I can't help but feel that I can relate to him. But not in the adultery category. Although I have cheated in the past, a fact that I am certainly not proud of, I have never been married. This doesn't excuse cheating, because commitment is supposed to be commitment, whether you 'put a ring on it' or not. But my ability to relate to this character has nothing to do with infidelity. It's about selfishness.
I realize that I want all of the trappings of love, without giving myself completely. Maybe 85%, maybe even 90, but never completely. I literally keep one foot over the threshold of the figurative door to the respective woman's heart. In case I have to run. Which is often. And yet, I find myself still wanting her to want me. To need me. To allow me to please her and equally please me. To act as if she can separate being my lover with being in love with me, in case I need to make a clean break. Reading this aloud to myself, it sounds stupider than just about anything I can think of and yet, it is often where I've found myself in relationships. Urging her to stay, while looking for any sign to leave. This is the part of me that must change.
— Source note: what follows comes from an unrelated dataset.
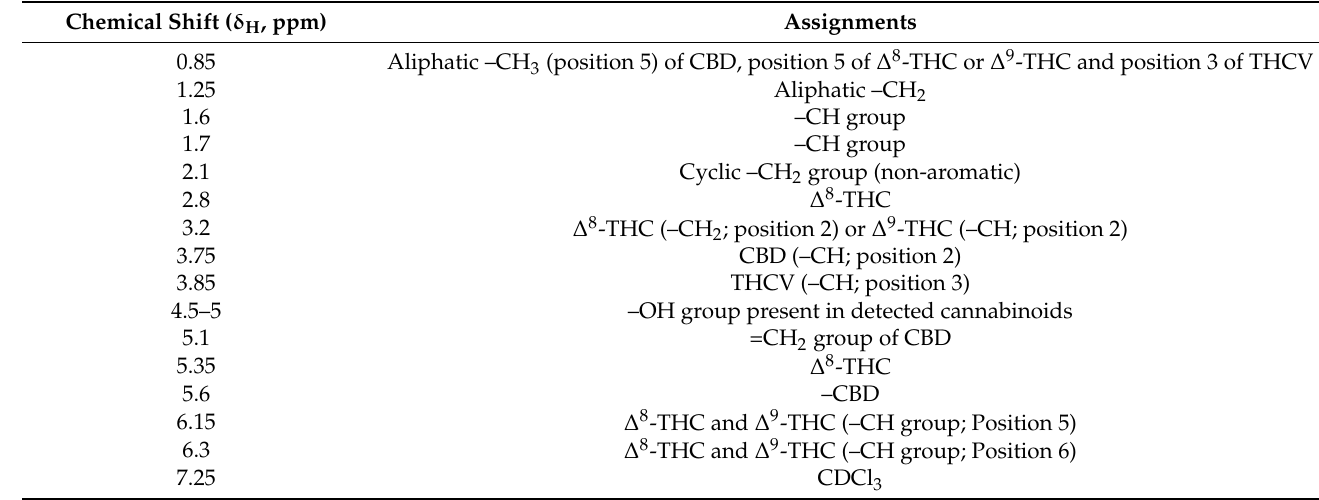
Table 7. Peak assignments for 1 H NMR spectrum of cannabis oil obtained from SCCO 2 extraction.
Step one is perhaps the most difficult. Setting up the 'No Vacancy' sign, and doing the solo thing for a while. Most people are probably laughing and stating how easy it is to be alone. But for me, who has bounced from one serious relationship to the next since I was about 19, the very idea seems to start killing something in me.
Blue Cafe, Derrick WIlliams
Call it a cafe with permanent blues, and I'm the headlining act. I guess this feeling should be appropriate. Especially since I feel like I've caused more emotional damage than that guy who used to play Screech. But being alone creates within me a similar feeling, nearly as bad as witnessing all of the heartbreak I have caused. And while it helps, saying none of this was intentional, I realize that the damage has already been done. I think of some of the women from my past. And how broken/affected they are. It makes me wonder why I don't feel that same what. What in the world is wrong with me?
Struggle, Derrick Williams
I'm in a one man battle, against myself. These types of fights usually take place when I'm alone. And they test everything that I am, all while challenging the very idea of the man I want to become. I keep wondering how much fight I have left in me. Maybe I should just surrender to being that husk of a person I keep turning myself into. Then, I can merely float from heart to heart, sampling, but knowing I'll never fully surrender.
Sounds like Shakespearean tragedy. And if there's anything we've learned from that it's this: The guy in love either kills himself, is murdered, goes crazy, or winds up stranded somewhere alone. Perhaps my mind already embraces a bit of this tragedy.